| Given task 1 |
In the kindergarten review below, how many children is Pikopiko Clyde Quay Kindergarten licensed for?
| Given task 2 |
Translate this sentence from the kindergarten review below into French: "Children are highly engaged, confident and curious learners."
| Given task 3 |
Write the next part of the kindergarten review below, picking up after its final sentence.

Pikopiko Clyde Quay Kindergarten - 05/06/2020

1 Evaluation of Pikopiko Clyde Quay Kindergarten

How well placed is Pikopiko Clyde Quay Kindergarten to promote positive learning outcomes for children?

Not well placed

Requires further development

Well placed

Very well placed

Pikopiko Clyde Quay Kindergarten is very well placed to promote positive learning outcomes for children.

ERO's findings that support this overall judgement are summarised below.

Background

Pikopiko Clyde Quay Kindergarten is licensed for 30 children aged over two years. Of the 35 children on the roll, 23 represent a diverse range of ethnicities.

Since the June 2015 ERO review, there have been some changes in staffing. All teachers are qualified and registered.

The philosophy values humour, problem solving, manaakitanga, resilience, aroha and acknowledges children's cultures.

The 2015 ERO report identified assessment and evaluation, self review and embedding effective practice as areas to strengthen. Good progress has been made.

The kindergarten is governed and managed by He Whānau Manaaki o Tararua Kindergarten Association (the association). The association governs 103 early childhood services which include a diverse range of kindergartens, all day education and care services, three Pacific kindergartens and a Pacific home-based service. A team of senior teachers oversees and supports professional practice.

Progress has also been made by the association to improve support for individual kindergartens, the appraisal process, and teachers' capability to work with Māori learners.

This review was one of eight in He Whānau Manaaki o Tararua Kindergarten Association, Wellington region.

The Review Findings

Children are highly engaged, confident and curious learners. Well-considered resourcing and thoughtful daily planning enable them to be decision-makers and lead their learning. Teachers are highly responsive to children's emerging interests and maximise opportunities to add challenge, complexity and authenticity to their play. Whānau and tamariki take key roles alongside teachers when constructing centre-wide planning. Their shared interests and feedback inform and guide the direction of learning. Teachers skilfully weave literacy, mathematics, science and the creative arts into the programme through highly engaging contexts.

| Data extract |
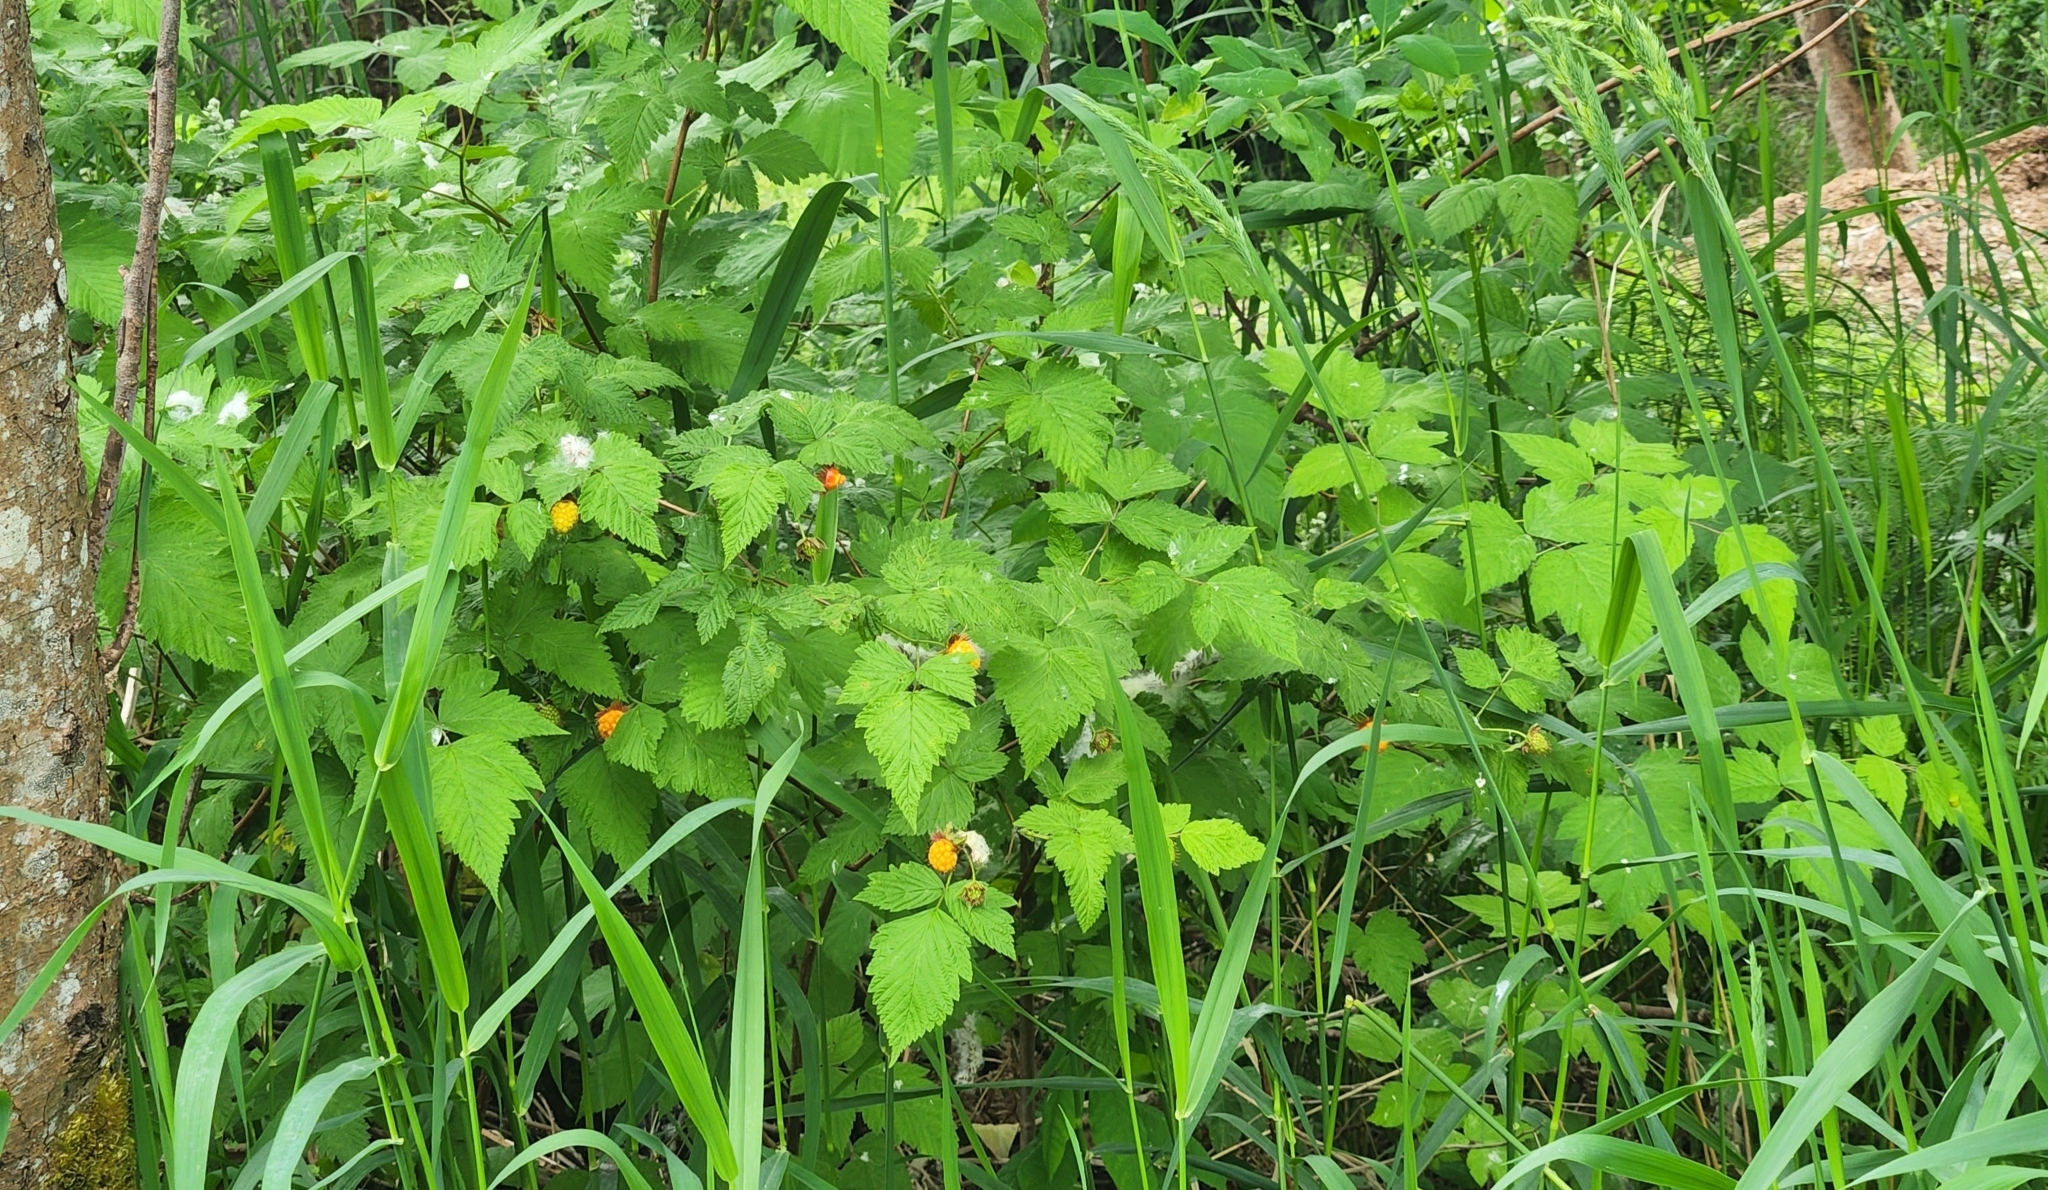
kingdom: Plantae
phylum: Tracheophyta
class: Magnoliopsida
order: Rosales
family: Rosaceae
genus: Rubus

* * *

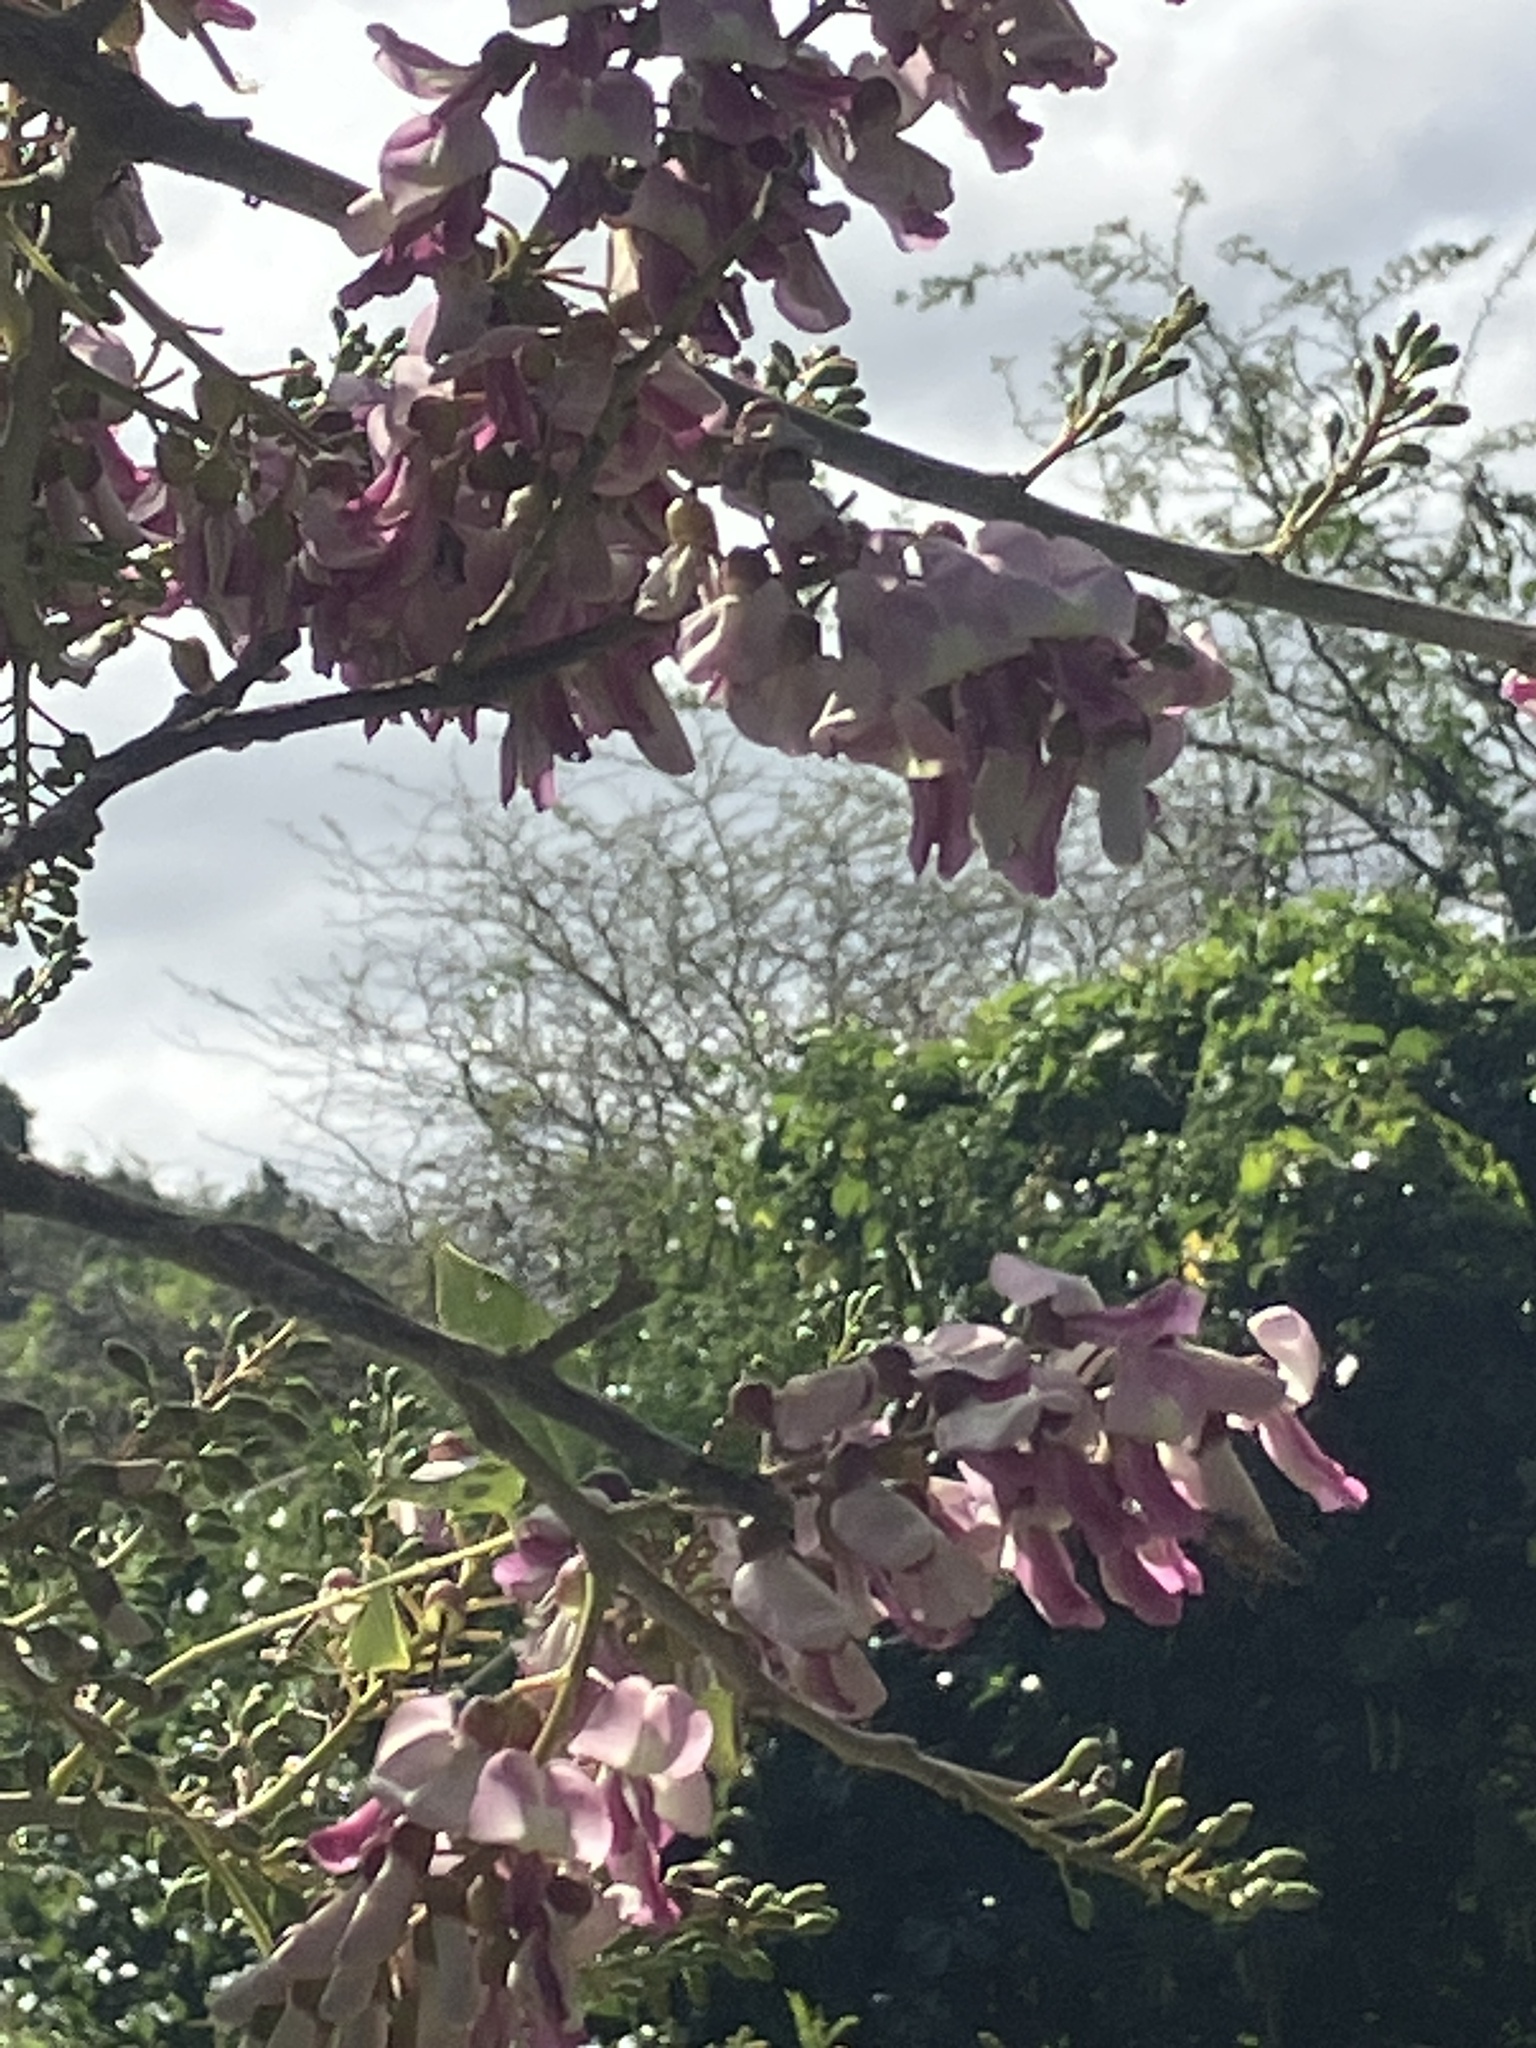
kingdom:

| Result 1 |
It is licensed for 30 children aged over two years.

| Result 2 |
Les enfants sont des apprenants très engagés, confiants et curieux.

| Result 3 |
The philosophy values of respect, warmth and kindness are strongly reflected in the learning environment. Teachers provide children with high quality support as they promote social competencies, emotional regulation and wellbeing. Supervision is well organised and effective. A relaxed approach enables children, whose first language is not English, time to talk about their learning and needs. This unhurried pace ensures that all children have space and time to engage in exploration, investigation and revisit play. Humour and fun strongly feature in daily sessions.

The kindergarten's rich diversity is highly valued and celebrated throughout the learning curriculum. Group planning authentically promotes learning. Daily discussions enable teachers to intentionally plan and extend children’s interests and emerging ideas. They are increasing their focus on measuring positive learning outcomes for children.

Learning stories clearly demonstrate the team’s commitment to learning partnerships with whānau. Best practice examples effectively show close observations of children’s emerging interests and learning, well-documented intentional teaching, and progress made over time. Children display strong ownership of their portfolios and, through them, revisit their learning regularly.

Strong whanaungatanga values and inclusive practices are modelled by teachers. They greet and speak to parents and children in their home languages. Meaningful learning partnerships with whānau promote each child’s sense of belonging. Families are consulted and included in curriculum and procedural reviews. Children with additional needs are very well supported to improve and enhance their learning in partnership with parents. External agencies are accessed as appropriate.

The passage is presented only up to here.